Später fand ich zu der Religion zurück, die versprach, auf der Seite der Schwachen zu sein. Der Religion, die Heilige hervorgebracht hatte, die sich lieber zu Tode quälen ließen als falschen Göttern oder dem Kaiser zu opfern.

Wenn damals, in meiner atheistischen Zeit oder kurz danach, ein Bischof einen Mann, der seine Frau wegen einer Jüngeren verlassen hat, als guten Katholiken bezeichnet hätte – und dies auch deshalb, weil dieser ein hohes Amt im Staat hat; wenn ich also erfahren hätte, daß ein Bischof aus Opportunismus die unveränderbare Lehre Christi verrät, um sich den Mächtigen (und natürlich auch dem Zeitgeist) an den Hals zu werfen, dann wäre ich heute nicht katholisch. Ich hätte mich vielleicht einer evangelischen Freikirche  angeschlossen. In meiner jugendlichen Urteilshärte hätte ich Verachtung für einen solchen Bischof empfunden. Herr Z. hat zwar nicht Herrn X. als Katholiken bezeichnet, "der seinen Glauben lebt", aber einen Mann, der das Gleiche getan hat und leider das deutsche Staatsoberhaupt ist.

Feminismus hin oder her: Frauen leiden unter dem Verlust ihrer Jugend mehr als Männer.
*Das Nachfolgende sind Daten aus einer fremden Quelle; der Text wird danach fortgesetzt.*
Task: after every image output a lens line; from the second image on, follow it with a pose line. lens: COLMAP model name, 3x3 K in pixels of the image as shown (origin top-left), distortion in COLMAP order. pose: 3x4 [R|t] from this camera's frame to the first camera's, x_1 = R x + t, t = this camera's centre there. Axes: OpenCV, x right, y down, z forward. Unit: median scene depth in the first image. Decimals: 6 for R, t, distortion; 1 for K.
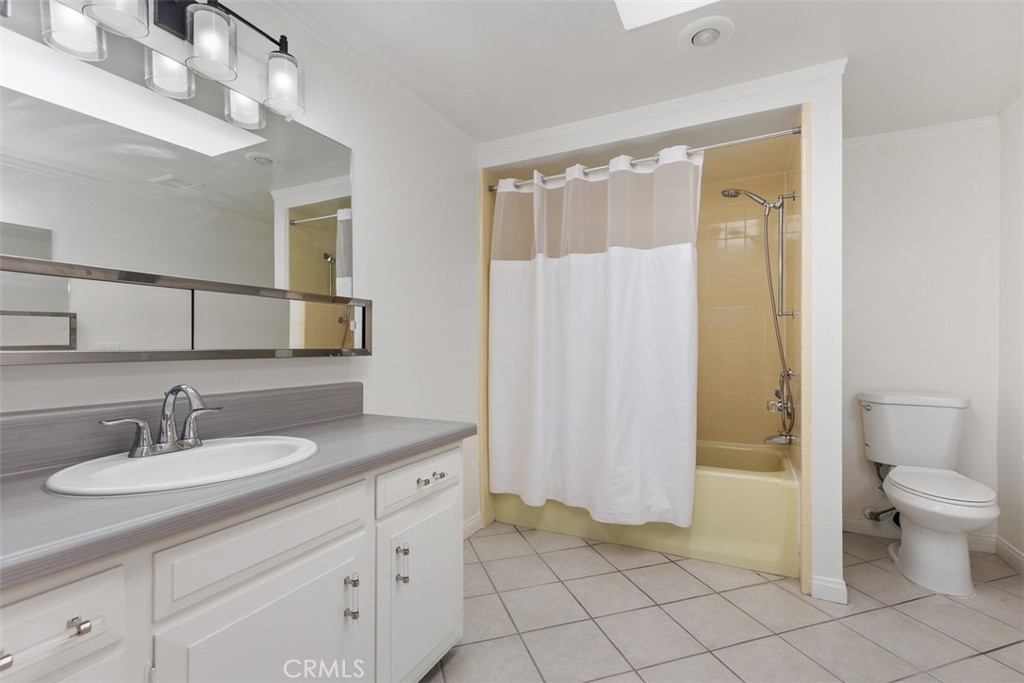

Und wenn ein Mann eine Frau, mit der er ein halbes Leben zusammengelebt hat, wie einen alten Putzlumpen entsorgt, weil er eine Jüngere gefunden hat, tut er ihr unendlich weh. Denn dadurch zeigt er ihr: Alles, was wir zusammen erlebt haben und was du für mich getan hast, kann den Verlust deiner Jugend und Schönheit nicht kompensieren. Ein solcher Mann ist egoistisch und herzlos.

Daß die Kirche unverrückbar auf der Seite dieser Frauen und aller Verlassenen ist, auch der verlassenen Männer, ist ein Trost. Schade nur, wenn irgendwelche lebensfernen alten Männer dies durch ihr verantwortungsloses Gerede verdunkeln.